La marea roja y gris del Británico
Por Sonia Franco
Una marea roja y gris cruzaba cuatro veces al día la regia valla verde de Martínez Campos ante los cariñosos ojos de Remedios y Manolita. Por la mañana, tranquila. A mediodía, con ganas de comprar palolú en el puesto de la esquina. Por la tarde, revolucionada.
–Súbete las medias, apriétate la corbata–, decía Mr Eyre mientras intentaba esquivarnos.
Una marea gris y roja que cada tarde llegaba a casa y contaba cosas muy distintas a las de sus amigos de otros coles.
–Hoy he dado History e Historia. Mrs Roomans me ha pedido una redacción en la que yo tenía que ser un romano y contar cómo se vivía en aquella época. Miss Teresa me ha preguntado por el orden que ocupa Felipe III en la lista de reyes españoles.
Yo contaba lo mal que lo había pasado Ernesto cuando le preguntaron por los afluentes del Tajo, llevándose el pulgar a la cabeza en un intento de recordar. Y que a Cuervo le habían echado de clase porque le había dado un ataque de risa y él había seguido a carcajada limpia al otro lado de la puerta. Contaba que en el laboratorio de El Stevie hacíamos experimentos y Juan Antonio y Juan Pablo no paraban de cuchichear y reírse de las ocurrencias de Jaime. Ignacio lo miraba todo con los ojos bien abiertos; a veces parecía que no estaba, pero vaya si estaba. Contaba que estábamos ensayando para el Carol Service, la misa de Navidad en San Juan de la Cruz. Alguno acababa debajo del piano por no afinar lo suficiente para el gusto de Mr Slater, el profesor más mayor del cole, ceñudo y gruñón, que también nos entrenaba al baloncesto. Eva siempre encestaba. Contaba que en el recreo jugábamos a churro va. Cristina y Aurora eran las que más saltaban.
Contaba que las chicas íbamos a clase de costura mientras los chicos se quedaban en el aula jugando al ajedrez; y que un día que Enrique se puso a chincharme le tiré el tablero con la partida empezada. Que aprendíamos extrañas técnicas (laca de bombilla, pan de oro, macramé…) que me hacían sentirme casi tan torpe como cuando Mr García me sacaba a la pizarra a hacer raíces cuadradas.
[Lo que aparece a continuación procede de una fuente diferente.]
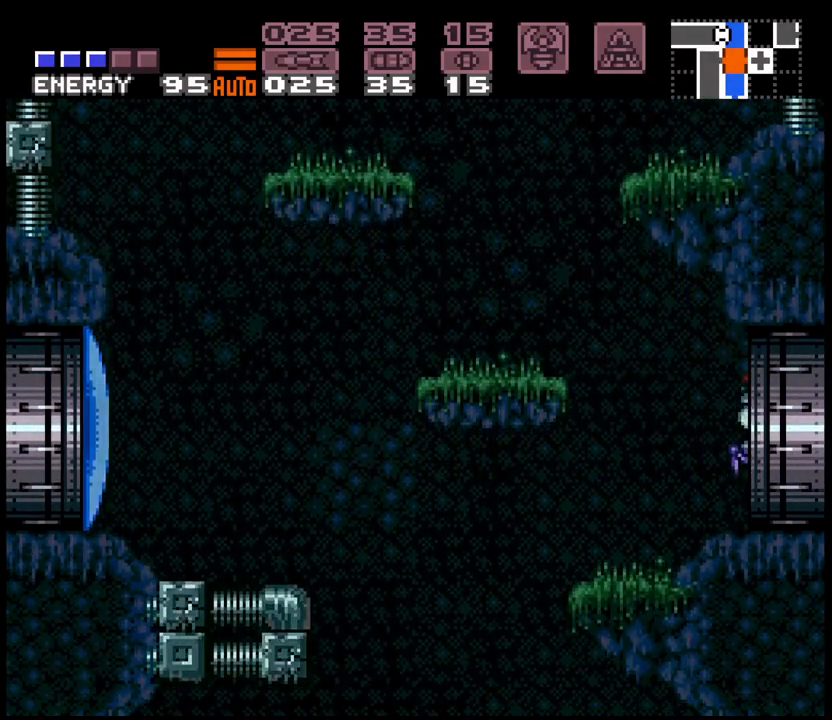
{"dt_ms": 500, "buttons": ["A", "DPAD_RIGHT"], "events": [[200, "DPAD_DOWN", "up"], [317, "DPAD_RIGHT", "down"]]}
Paloma y yo lloramos el día que nos suspendió un examen en sexto. Nuestro primer suspenso.
Contaba cuánto me gustaba la clase de Drama con Miss Caldwell: escribíamos y poníamos en escena una mini obra de teatro casi todas las semanas. Que Mr O’Byrne y Mr Foster alimentaron mis ganas de escribir y me dieron confianza, mientras Miss Murphy nos ayudaba a elegir esas primeras lecturas, tan importantes. Y cuánto nos gustaba que Mr Valbuena nos tratase como casi adultos.
A medida que la marea roja y gris se iba haciendo mayor, contaba menos. Ellos nos miraban con curiosidad; las hormonas se nos desbordaban. Durante algunos recreos nos escondíamos para jugar a las prendas. Nos gustaba bailar e íbamos a muchas fiestas. En la de Paco Merry sólo había un disco, I Don’t Like Mondays, de Boomtown Rats. Lo pusimos decenas de veces.
De repente, sólo nos quedaban dos cursos. Ya podíamos optar a ser House Captains de nuestros equipos o Head Boy y Head Girl. Teníamos que dar un discurso en inglés delante de medio colegio para presentar las candidaturas. A los trece años ya sabíamos lo que era hablar delante de una gran audiencia.
Entonces nos separamos. El CEU, el Estudio, el Pilar… Otros colegios nos abrieron sus puertas. La marea dejó sus uniformes rojos y grises y se integró en un mundo más amplio. Destacamos no sólo por nuestro inglés, sino también por nuestras mentes abiertas y bien amuebladas. Teníamos unos valores muy sólidos, conocíamos otras culturas, habíamos compartido experiencias con niños y niñas de muy distintas procedencias. La impronta del Británico. Y sabíamos el sacrificio que muchos de nuestros padres habían hecho para darnos una de las mejores educaciones que ofrecía la España de la época. Tocaba estar a la altura.
Pasaron los años y fuimos triunfando más o menos en nuestras carreras, viajamos, nos casamos y tuvimos hijos. Entonces llegaron Facebook y Linkedin.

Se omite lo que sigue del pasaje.